Chicago Columnist Points Out Ambiguity in U.S. Elections Over Enforcement of Qualifications

Long-time Chicago columnist and blogger Dennis Byrne has this op-ed in the Chicago Tribune of August 11. His point is that no one is in charge of determining whether candidates for federal office meet the constitutional qualifications.

Of course, the Constitution does give Congress the authority to count the electoral votes, and precedent permits Congress to refuse to count electoral votes for candidates for president or vice-president who do not meet the constitutional qualifications. This precedent was set in 1869, when Congress refused to count the three electoral votes for Horace Greeley. Congress felt the votes were void because Greeley had died after the November 1868 election, but before the electoral college had met in December.

Byrne’s column would have been stronger if he had mentioned the patchwork state of the law, when a presidential candidate who is clearly not eligible files to be on the ballot. The Socialist Workers Party has several times nominated under age 35 candidates for President. About half the states in which the party has petitioned print the name of such a candidate on the ballot anyway, under the theory that the true candidates are the presidential elector candidates. The other states have a different policy.


Comments

Chicago Columnist Points Out Ambiguity in U.S. Elections Over Enforcement of Qualifications — 6 Comments

  1. His point that “no one is in charge of determining whether candidates for federal office meet the constitutional qualifications” is simply wrong. Congress is in charge, as spelled out in the Constitution. For President/Vice President, Congress can refuse to count the electoral votes won by an unqualified candidate. For Senators and Representatives, the Constitution clearly makes each chamber responsible for determining whether its members meet the qualifications and they are perfectly entitled to refuse to seat anyone who does not.

    Cases asking courts to substitute their judgements for what is clearly Congress’ are moot and should and will be thrown out. The issue is not the standing of the plaintiffs, but the proper role of the judiciary vs the legislature.

  2. #1 JUNK

    The judicial power regarding qualifications is in the COURTS.

    See the Powell v. McCormick (? spelling) case (circa 1969) in the party hack Supremes — Congress attempted and failed to get rid of Powell even though he had the constitutional qualifications.

    Counting ballots is a totally separate function.

    For Prez ballot counts – see the infamous Bush v. Gore (2000) case in the party hack Supremes.

    Congress counting congressional ballots is an exception to the judicial power in the courts — along with the Congress impeachment process — another exception.

    READ the Constitution and look for the exceptions (generally for historical disaster reasons in Anglo-American legal – political history).

    P.R. , A.V. and more separation of powers NOW — to lessen the chances for even worse EVIL powermad monsters in the various governments.

  3. #2 Who knows what the hell you’re talking about, but let’s look at the reprehensible Bush v Gore.
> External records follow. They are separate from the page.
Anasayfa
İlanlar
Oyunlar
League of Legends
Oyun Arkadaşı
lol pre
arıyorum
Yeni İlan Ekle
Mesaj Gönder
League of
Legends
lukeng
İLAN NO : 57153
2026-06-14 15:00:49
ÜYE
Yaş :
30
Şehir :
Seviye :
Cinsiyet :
The fact is that decision did not bring the process to an end. It only stopped the vote count in one state. Congress still had the right to override the Court by simply rejecting Florida’s electoral votes. That would have given Gore the election. Of course, the Republicans controlled Congress, so that didn’t happen. But if the Dems had controlled Congres, they might have decided to throw the Florida results out, and the Court decision would have been irrelevant.

  4. Sorry – no time to write 1,000 plus pages about various election stuff.

    The timebomb 12th Amdt only is about counting the alleged gerrymander Electoral College Votes from the gerrymander State regimes (along with DC – 23rd Amdt).

    *** the President of the Senate shall, in the presence of the Senate and House of Representatives, open all the [State/DC] certificates and the [Electoral College] votes shall then be counted; ***

    NOTHING about having the party hack Congress rule on the qualfications of any Prez/VP candidate.
    —-
    As to Bush v. Gore — since the Nov. 2000 election for Prez in the FL regime was blatantly unconstitutional (NO definition of a *legal* vote in FL – a blatant violation of the Equal Protection Clause in 14th Amdt, Sec. 1) there were NO legal Electoral College votes in Florida — i.e. a failure to comply with the SAME day in Art. II, Sec. 1, para. 4 —

    The Congress may determine the Time of chusing the Electors, and the Day on which they shall give their Votes; which Day shall be the same throughout the United States.

    The MORON party hack Supremes ignored the same day language.

    NO FL ECV = Gore should have been elected by a majority of the *legal* ECV in the other 49 States and DC.

    Attack the EVIL MORON lawless party hack Supremes and their MORON clerks.

  5. And when the state certificates are opened any member may object, providing that said objection must be in writing and signed by at least 1 Representative and 1 Senator. No objections means the votes stand and Congress accepts that the winning candidates are qualified and actually got the most electoral votes. Properly made objections, based on qualifications, vote counts or anything else are then evaluated by the Congress.

    There is no judicial oversight of this, just as there is none of impeachment.

  6. The objection stuff is NOT in the 12th Amdt — as anybody with half a brain can detect.

    NO time for constitutional law MORONS — who get their alleged knowledge out of a cracker jack box.